I would like to get an explanation of buffer disposal under explicit buffer management. I'd be happy to update the aparapi docs with what I learn.
grfrost
@grfrost

@hostettler I just saw your code above. Regards this.

float acc[WPT];
for (int w=0; w<WPT; w++) {
acc[w] = 0.0f;
}

So (I am speaking from OpenCL not CUDA, but I bet they are similar in this regard).

Because WPT is known at compiler 'compile' time. It is non-trivial to unroll the loop. So the OpenCL/CUDA compiler basically uses available registers for acc[0].... acc[WPT-1].

At some point ;) the pressure on the register allocator might force the compiler to basically use private memory. Or leave it in local memory.

I have been playing with TornadoVM. They use Graal as their front end, but offer similar capabilities to Aparapi (not as fast yet, and even more buggy than Aparapi). But because they have Graal as a front end. They can actually use this code in their kernel.

float buf = new float[COMPILE_CONSTANT_EXPRESSION];

This is because Graal see's this a constant sized buffer for all kernels (an OpenCL constraint also) it can basically turn each buf[n] into a register. This allows them to relax some restrictions that we have in Aparapi.

Truthfully, with a bit more thought in Aparapi, I think we could persuade the Aparapi bytecode layer to replicate this. But..... alas.... it is not trivial.

hostettler
@hostettler
@grfrost thanks for the explanation. That being said I used the ugly approach to no avail.
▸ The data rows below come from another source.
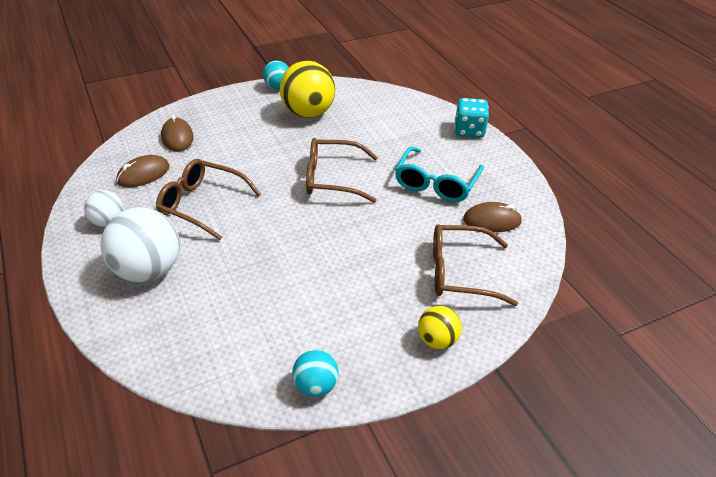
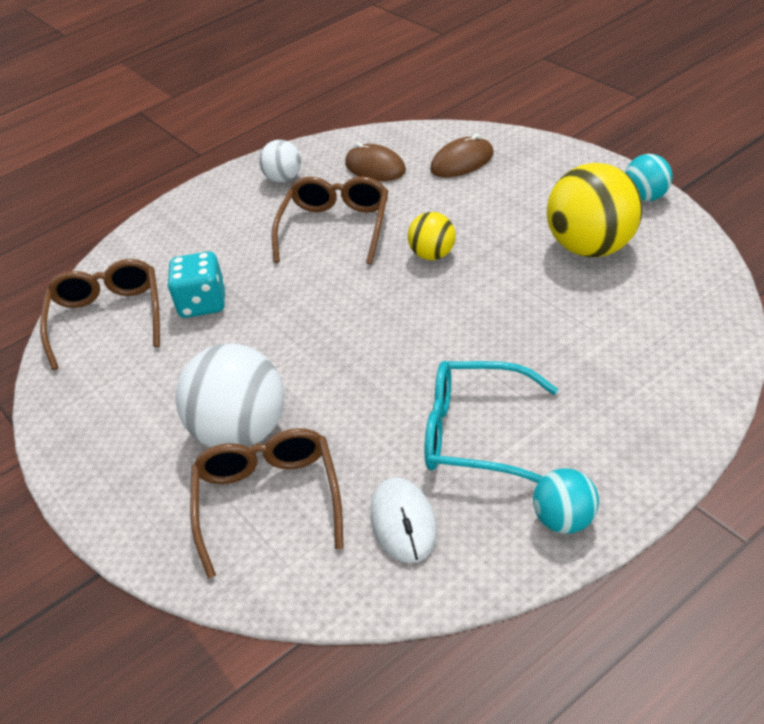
camera: 85 degrees right, 0 degrees up
(148, 270) = (215, 233): white ball -> white ball (242, 432)
(316, 386) = (64, 406): turquoise ball -> turquoise ball (565, 520)
(332, 178) = (436, 318): brown glasses -> brown glasses (108, 318)
(437, 340) = (137, 499): yellow ball -> yellow ball (433, 255)
(469, 131) = (665, 449): turquoise dice -> turquoise dice (203, 303)
(492, 220) = (403, 523): brown mouse -> white mouse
Meaning I did
    double value_0 = 0;
    double value_1 = 0;
    double value_2 = 0;
    double value_3 = 0;
    double value_4 = 0;
    double value_5 = 0;
    double value_6 = 0;
    double value_7 = 0;
and then
            double a = subA[row * tileSize + tileNr];

            int offset = tileNr * tileSize + col;
            value_0 += a * subB[offset++];
            value_1 += a * subB[offset++];
            value_2 += a * subB[offset++];
            value_3 += a * subB[offset++];
            value_4 += a * subB[offset++];
            value_5 += a * subB[offset++];
            value_6 += a * subB[offset++];
            value_7 += a * subB[offset];
to save the load of a but unfortunately it is slower than the more naive approach. I must be missing something. I will commit the code on github in case someone has a an idea. What is strange is that I objectively do less instructions with this version.
I just would like to thank all of you for taking the time to help newbies :)
Jeffrey Phillips Freeman
@freemo
sorry guys ive been away for the holidays but im back
after new years ill start working on a new release for everyone. Let me know if anyone needs anything.
@hostettler I do think what grfrost said is correct. i do not recall approving or testing any fixes that allow for a change to the one queue per kernel... at least i dont remember anyone touching that part of the code. With that said the beauty of open source is we can always make that fix if someone is willing to try to do it. I might have some time next year as my personal time is freeing up significantly as im living off passive income more lately.
hostettler
@hostettler
@freemo thanks, that being as mentioned previously I simulated the optimization by having 8 variables but it does not improve the performance.